Highlights & Insights¶
- "Fixed Base + Selection" vs. "Per-layer Decomposition": The most clever realization is that projection matrices do not need to be computed from scratch; a universal DCT matrix + dynamic column selection can approximate SVD/QR well while reducing storage to indices.
- Borrowing JPEG wisdom for optimizers: The authors introduce DCT (a stalwart of signal/image compression) to low-rank adaptive gradients and use Makhoul’s FFT to optimize computation to \(O(n^2\log n)\).
- Newton-Schulz on low-rank momentum: Shifting the expensive orthogonalization from the full matrix to \(r\times r\) is a generalizable trick for accelerating Muon/Dion-style optimizers.
- DDP Communication Efficiency: Under DDP, only the low-rank term \(o_t\) needs to be communicated, as the DCT matrix is replicated locally, saving bandwidth.
Limitations & Future Work¶
- The advantage of Makhoul FFT over matmul is less pronounced on newer GPUs (like H100) where tensor cores are extremely fast, making "FFT acceleration" more of a theoretical or legacy-hardware advantage (Appendix D/E).
- Evaluations focus on PPL for pre-training and accuracy for fine-tuning; larger-scale validation on diverse downstream tasks is needed.
- Using a fixed DCT base essentially limits the "dictionary" of the subspace; if the gradient's primary direction is poorly aligned with all DCT bases, approximation quality may drop.
- Implementing FSDP is more complex than DDP due to the need for specific sharding based on left/right projections.
Related Work & Insights¶
- vs.
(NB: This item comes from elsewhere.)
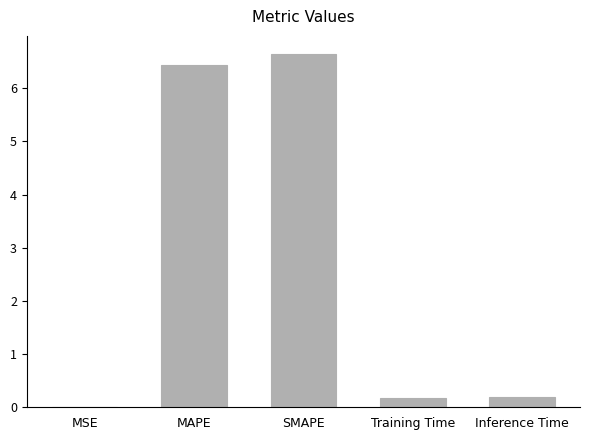

At which category does the chart reach its peak across all series?

SMAPE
GaLore / LDAdamW (SVD-based): These perform per-layer SVD and store matrices; DCT-AdamW uses fixed DCT selection to reduce storage to indices and eliminate decomposition overhead.
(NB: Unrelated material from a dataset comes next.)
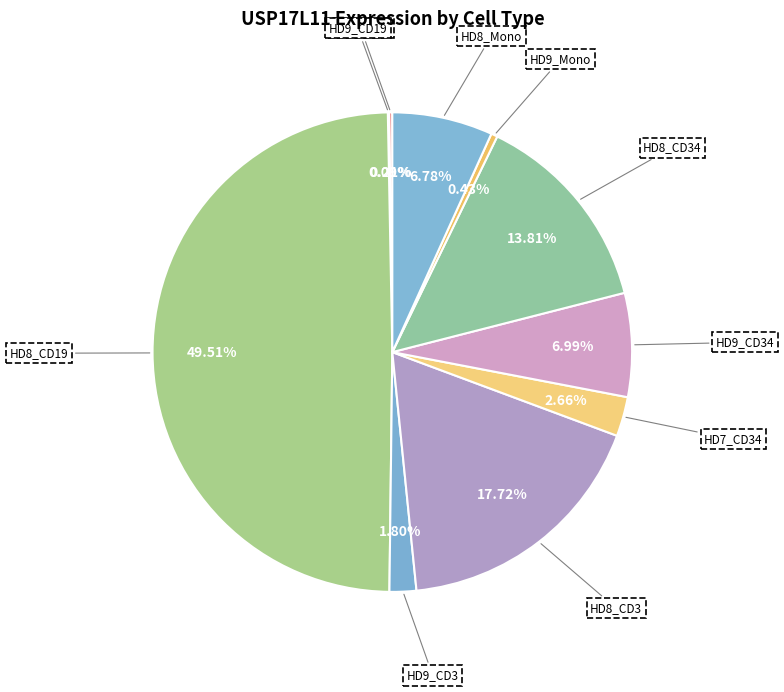

Approximately how many times larger is the value at HD8_CD19 compared to HD8_CD34?

3.6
- vs. Dion (QR + Power-Iteration): Dion's runtime scales with rank and requires storing matrices; Trion is rank-independent, more accurate, and uses less memory.
- vs. Muon (Full-rank Newton-Schulz): Muon requires full-size matrix iterations on GPU; Trion reduces the complexity of Newton-Schulz by operating on the \(r\times r\) low-rank approximation.
Rating¶
- Novelty: ⭐⭐⭐⭐ Introducing DCT/FFT "fixed base + selection" to low-rank optimizer compression is elegant and portable.
- Experimental Thoroughness: ⭐⭐⭐⭐ Covers various scales and ranks with detailed error analysis, though limited to smaller models and fewer downstream tasks.
- Writing Quality: ⭐⭐⭐⭐ Clear motivation, complete pseudocode, and honest discussion of FFT benefit conditions.
- Value: ⭐⭐⭐⭐ A plug-and-play replacement for S-tier/QR operations, offering 10–25% memory savings and rank-independent runtime for large-scale training.